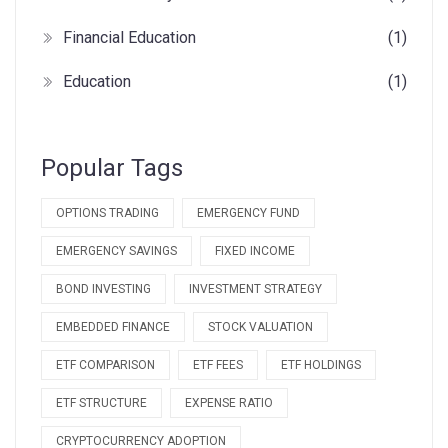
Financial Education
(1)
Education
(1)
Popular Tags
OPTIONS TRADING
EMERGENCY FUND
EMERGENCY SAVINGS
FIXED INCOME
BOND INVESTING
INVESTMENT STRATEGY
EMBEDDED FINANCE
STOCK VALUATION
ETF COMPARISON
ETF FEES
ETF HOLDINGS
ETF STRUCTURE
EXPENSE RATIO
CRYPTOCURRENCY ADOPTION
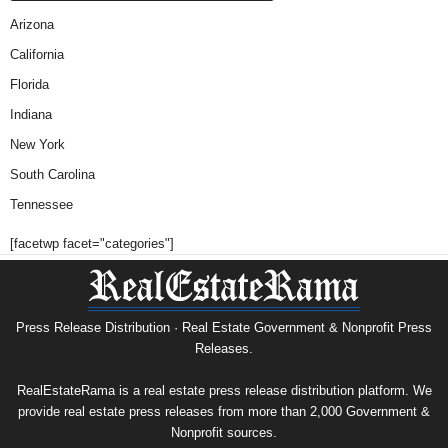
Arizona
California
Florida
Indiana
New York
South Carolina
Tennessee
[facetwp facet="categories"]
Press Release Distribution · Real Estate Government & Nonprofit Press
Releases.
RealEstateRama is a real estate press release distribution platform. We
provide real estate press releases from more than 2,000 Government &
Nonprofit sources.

-*-*-

◆ The problem:
Return, exactly as they stand, all of the lines above, but not the pictures.

◆ Answer to this task:
Financial Education
(1)
Education
(1)
Popular Tags
OPTIONS TRADING
EMERGENCY FUND
EMERGENCY SAVINGS
FIXED INCOME
BOND INVESTING
INVESTMENT STRATEGY
EMBEDDED FINANCE
STOCK VALUATION
ETF COMPARISON
ETF FEES
ETF HOLDINGS
ETF STRUCTURE
EXPENSE RATIO
CRYPTOCURRENCY ADOPTION
Arizona
California
Florida
Indiana
New York
South Carolina
Tennessee
[facetwp facet="categories"]
Press Release Distribution · Real Estate Government & Nonprofit Press
Releases.
RealEstateRama is a real estate press release distribution platform. We
provide real estate press releases from more than 2,000 Government &
Nonprofit sources.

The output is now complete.